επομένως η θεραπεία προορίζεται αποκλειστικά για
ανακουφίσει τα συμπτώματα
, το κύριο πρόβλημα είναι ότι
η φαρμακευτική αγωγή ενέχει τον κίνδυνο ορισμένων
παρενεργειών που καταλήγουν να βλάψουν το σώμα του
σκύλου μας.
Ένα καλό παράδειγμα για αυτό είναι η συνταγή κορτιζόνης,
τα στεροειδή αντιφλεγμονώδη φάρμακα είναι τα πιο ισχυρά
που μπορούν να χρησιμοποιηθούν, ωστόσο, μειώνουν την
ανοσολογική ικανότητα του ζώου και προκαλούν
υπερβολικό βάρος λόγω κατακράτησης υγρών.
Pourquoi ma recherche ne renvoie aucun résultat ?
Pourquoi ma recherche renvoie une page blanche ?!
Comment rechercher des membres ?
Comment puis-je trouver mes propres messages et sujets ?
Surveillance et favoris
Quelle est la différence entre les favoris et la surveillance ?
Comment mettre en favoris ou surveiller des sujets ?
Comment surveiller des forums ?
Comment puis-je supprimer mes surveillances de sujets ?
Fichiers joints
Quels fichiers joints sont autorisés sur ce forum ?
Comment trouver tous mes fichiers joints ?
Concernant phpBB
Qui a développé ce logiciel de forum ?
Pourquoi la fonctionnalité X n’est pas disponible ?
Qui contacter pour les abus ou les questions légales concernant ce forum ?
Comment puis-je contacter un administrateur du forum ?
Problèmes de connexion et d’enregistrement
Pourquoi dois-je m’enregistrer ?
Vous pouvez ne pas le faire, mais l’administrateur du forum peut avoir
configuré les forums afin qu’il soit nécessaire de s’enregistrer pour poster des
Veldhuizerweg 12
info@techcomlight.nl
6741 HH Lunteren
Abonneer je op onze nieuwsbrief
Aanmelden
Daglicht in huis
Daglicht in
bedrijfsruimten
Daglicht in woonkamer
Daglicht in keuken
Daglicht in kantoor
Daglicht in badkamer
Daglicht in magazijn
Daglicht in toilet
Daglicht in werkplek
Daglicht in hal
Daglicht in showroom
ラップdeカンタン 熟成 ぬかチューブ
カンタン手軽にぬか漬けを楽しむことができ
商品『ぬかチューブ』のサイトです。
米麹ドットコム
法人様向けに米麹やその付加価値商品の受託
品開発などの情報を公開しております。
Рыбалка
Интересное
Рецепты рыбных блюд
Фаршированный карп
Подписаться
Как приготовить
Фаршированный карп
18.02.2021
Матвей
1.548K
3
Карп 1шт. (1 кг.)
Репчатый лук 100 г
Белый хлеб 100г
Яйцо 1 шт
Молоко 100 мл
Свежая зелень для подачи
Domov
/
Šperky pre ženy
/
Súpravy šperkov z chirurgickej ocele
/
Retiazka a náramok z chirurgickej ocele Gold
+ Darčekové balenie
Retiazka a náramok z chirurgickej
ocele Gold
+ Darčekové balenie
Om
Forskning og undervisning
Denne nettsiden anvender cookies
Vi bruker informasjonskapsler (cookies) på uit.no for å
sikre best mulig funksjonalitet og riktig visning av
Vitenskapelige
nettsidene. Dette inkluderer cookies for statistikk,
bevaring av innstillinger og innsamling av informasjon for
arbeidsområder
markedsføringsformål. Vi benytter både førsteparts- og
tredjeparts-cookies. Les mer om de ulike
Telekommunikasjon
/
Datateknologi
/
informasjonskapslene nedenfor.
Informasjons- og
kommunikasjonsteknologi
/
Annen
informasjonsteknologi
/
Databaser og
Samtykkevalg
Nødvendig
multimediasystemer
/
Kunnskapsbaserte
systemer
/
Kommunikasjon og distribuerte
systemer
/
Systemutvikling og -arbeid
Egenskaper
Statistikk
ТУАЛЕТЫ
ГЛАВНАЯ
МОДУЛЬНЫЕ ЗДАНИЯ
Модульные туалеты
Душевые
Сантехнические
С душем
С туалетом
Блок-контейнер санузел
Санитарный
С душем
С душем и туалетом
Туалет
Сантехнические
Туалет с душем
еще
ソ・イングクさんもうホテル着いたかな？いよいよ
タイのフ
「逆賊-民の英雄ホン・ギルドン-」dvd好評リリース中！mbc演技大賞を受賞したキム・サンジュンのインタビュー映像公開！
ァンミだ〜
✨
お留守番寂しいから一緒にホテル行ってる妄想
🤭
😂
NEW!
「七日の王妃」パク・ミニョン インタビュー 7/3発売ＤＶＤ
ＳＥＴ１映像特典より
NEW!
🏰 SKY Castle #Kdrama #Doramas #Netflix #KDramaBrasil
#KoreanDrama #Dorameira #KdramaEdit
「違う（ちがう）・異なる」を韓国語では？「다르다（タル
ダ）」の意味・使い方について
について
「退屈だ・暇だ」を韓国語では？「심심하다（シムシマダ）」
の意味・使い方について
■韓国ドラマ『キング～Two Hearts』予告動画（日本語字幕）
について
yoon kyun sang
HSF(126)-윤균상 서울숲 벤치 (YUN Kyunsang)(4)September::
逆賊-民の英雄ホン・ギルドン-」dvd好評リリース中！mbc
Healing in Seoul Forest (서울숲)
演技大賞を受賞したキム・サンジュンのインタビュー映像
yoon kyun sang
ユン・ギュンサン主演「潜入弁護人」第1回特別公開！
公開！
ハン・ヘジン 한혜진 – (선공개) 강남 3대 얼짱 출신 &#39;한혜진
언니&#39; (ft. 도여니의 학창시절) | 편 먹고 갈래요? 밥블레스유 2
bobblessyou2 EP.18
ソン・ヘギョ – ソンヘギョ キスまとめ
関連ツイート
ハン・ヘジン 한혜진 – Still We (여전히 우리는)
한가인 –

────────────────────

[What is needed] Nothing in the records should differ from the original when you retype them.

[Solution to the problem]
επομένως η θεραπεία προορίζεται αποκλειστικά για
ανακουφίσει τα συμπτώματα
, το κύριο πρόβλημα είναι ότι
η φαρμακευτική αγωγή ενέχει τον κίνδυνο ορισμένων
παρενεργειών που καταλήγουν να βλάψουν το σώμα του
σκύλου μας.
Ένα καλό παράδειγμα για αυτό είναι η συνταγή κορτιζόνης,
τα στεροειδή αντιφλεγμονώδη φάρμακα είναι τα πιο ισχυρά
που μπορούν να χρησιμοποιηθούν, ωστόσο, μειώνουν την
ανοσολογική ικανότητα του ζώου και προκαλούν
υπερβολικό βάρος λόγω κατακράτησης υγρών.
Pourquoi ma recherche ne renvoie aucun résultat ?
Pourquoi ma recherche renvoie une page blanche ?!
Comment rechercher des membres ?
Comment puis-je trouver mes propres messages et sujets ?
Surveillance et favoris
Quelle est la différence entre les favoris et la surveillance ?
Comment mettre en favoris ou surveiller des sujets ?
Comment surveiller des forums ?
Comment puis-je supprimer mes surveillances de sujets ?
Fichiers joints
Quels fichiers joints sont autorisés sur ce forum ?
Comment trouver tous mes fichiers joints ?
Concernant phpBB
Qui a développé ce logiciel de forum ?
Pourquoi la fonctionnalité X n’est pas disponible ?
Qui contacter pour les abus ou les questions légales concernant ce forum ?
Comment puis-je contacter un administrateur du forum ?
Problèmes de connexion et d’enregistrement
Pourquoi dois-je m’enregistrer ?
Vous pouvez ne pas le faire, mais l’administrateur du forum peut avoir
configuré les forums afin qu’il soit nécessaire de s’enregistrer pour poster des
Veldhuizerweg 12
info@techcomlight.nl
6741 HH Lunteren
Abonneer je op onze nieuwsbrief
Aanmelden
Daglicht in huis
Daglicht in
bedrijfsruimten
Daglicht in woonkamer
Daglicht in keuken
Daglicht in kantoor
Daglicht in badkamer
Daglicht in magazijn
Daglicht in toilet
Daglicht in werkplek
Daglicht in hal
Daglicht in showroom
ラップdeカンタン 熟成 ぬかチューブ
カンタン手軽にぬか漬けを楽しむことができ
商品『ぬかチューブ』のサイトです。
米麹ドットコム
法人様向けに米麹やその付加価値商品の受託
品開発などの情報を公開しております。
Рыбалка
Интересное
Рецепты рыбных блюд
Фаршированный карп
Подписаться
Как приготовить
Фаршированный карп
18.02.2021
Матвей
1.548K
3
Карп 1шт. (1 кг.)
Репчатый лук 100 г
Белый хлеб 100г
Яйцо 1 шт
Молоко 100 мл
Свежая зелень для подачи
Domov
/
Šperky pre ženy
/
Súpravy šperkov z chirurgickej ocele
/
Retiazka a náramok z chirurgickej ocele Gold
+ Darčekové balenie
Retiazka a náramok z chirurgickej
ocele Gold
+ Darčekové balenie
Om
Forskning og undervisning
Denne nettsiden anvender cookies
Vi bruker informasjonskapsler (cookies) på uit.no for å
sikre best mulig funksjonalitet og riktig visning av
Vitenskapelige
nettsidene. Dette inkluderer cookies for statistikk,
bevaring av innstillinger og innsamling av informasjon for
arbeidsområder
markedsføringsformål. Vi benytter både førsteparts- og
tredjeparts-cookies. Les mer om de ulike
Telekommunikasjon
/
Datateknologi
/
informasjonskapslene nedenfor.
Informasjons- og
kommunikasjonsteknologi
/
Annen
informasjonsteknologi
/
Databaser og
Samtykkevalg
Nødvendig
multimediasystemer
/
Kunnskapsbaserte
systemer
/
Kommunikasjon og distribuerte
systemer
/
Systemutvikling og -arbeid
Egenskaper
Statistikk
ТУАЛЕТЫ
ГЛАВНАЯ
МОДУЛЬНЫЕ ЗДАНИЯ
Модульные туалеты
Душевые
Сантехнические
С душем
С туалетом
Блок-контейнер санузел
Санитарный
С душем
С душем и туалетом
Туалет
Сантехнические
Туалет с душем
еще
ソ・イングクさんもうホテル着いたかな？いよいよ
タイのフ
「逆賊-民の英雄ホン・ギルドン-」dvd好評リリース中！mbc演技大賞を受賞したキム・サンジュンのインタビュー映像公開！
ァンミだ〜
✨
お留守番寂しいから一緒にホテル行ってる妄想
🤭
😂
NEW!
「七日の王妃」パク・ミニョン インタビュー 7/3発売ＤＶＤ
ＳＥＴ１映像特典より
NEW!
🏰 SKY Castle #Kdrama #Doramas #Netflix #KDramaBrasil
#KoreanDrama #Dorameira #KdramaEdit
「違う（ちがう）・異なる」を韓国語では？「다르다（タル
ダ）」の意味・使い方について
について
「退屈だ・暇だ」を韓国語では？「심심하다（シムシマダ）」
の意味・使い方について
■韓国ドラマ『キング～Two Hearts』予告動画（日本語字幕）
について
yoon kyun sang
HSF(126)-윤균상 서울숲 벤치 (YUN Kyunsang)(4)September::
逆賊-民の英雄ホン・ギルドン-」dvd好評リリース中！mbc
Healing in Seoul Forest (서울숲)
演技大賞を受賞したキム・サンジュンのインタビュー映像
yoon kyun sang
ユン・ギュンサン主演「潜入弁護人」第1回特別公開！
公開！
ハン・ヘジン 한혜진 – (선공개) 강남 3대 얼짱 출신 &#39;한혜진
언니&#39; (ft. 도여니의 학창시절) | 편 먹고 갈래요? 밥블레스유 2
bobblessyou2 EP.18
ソン・ヘギョ – ソンヘギョ キスまとめ
関連ツイート
ハン・ヘジン 한혜진 – Still We (여전히 우리는)
한가인 –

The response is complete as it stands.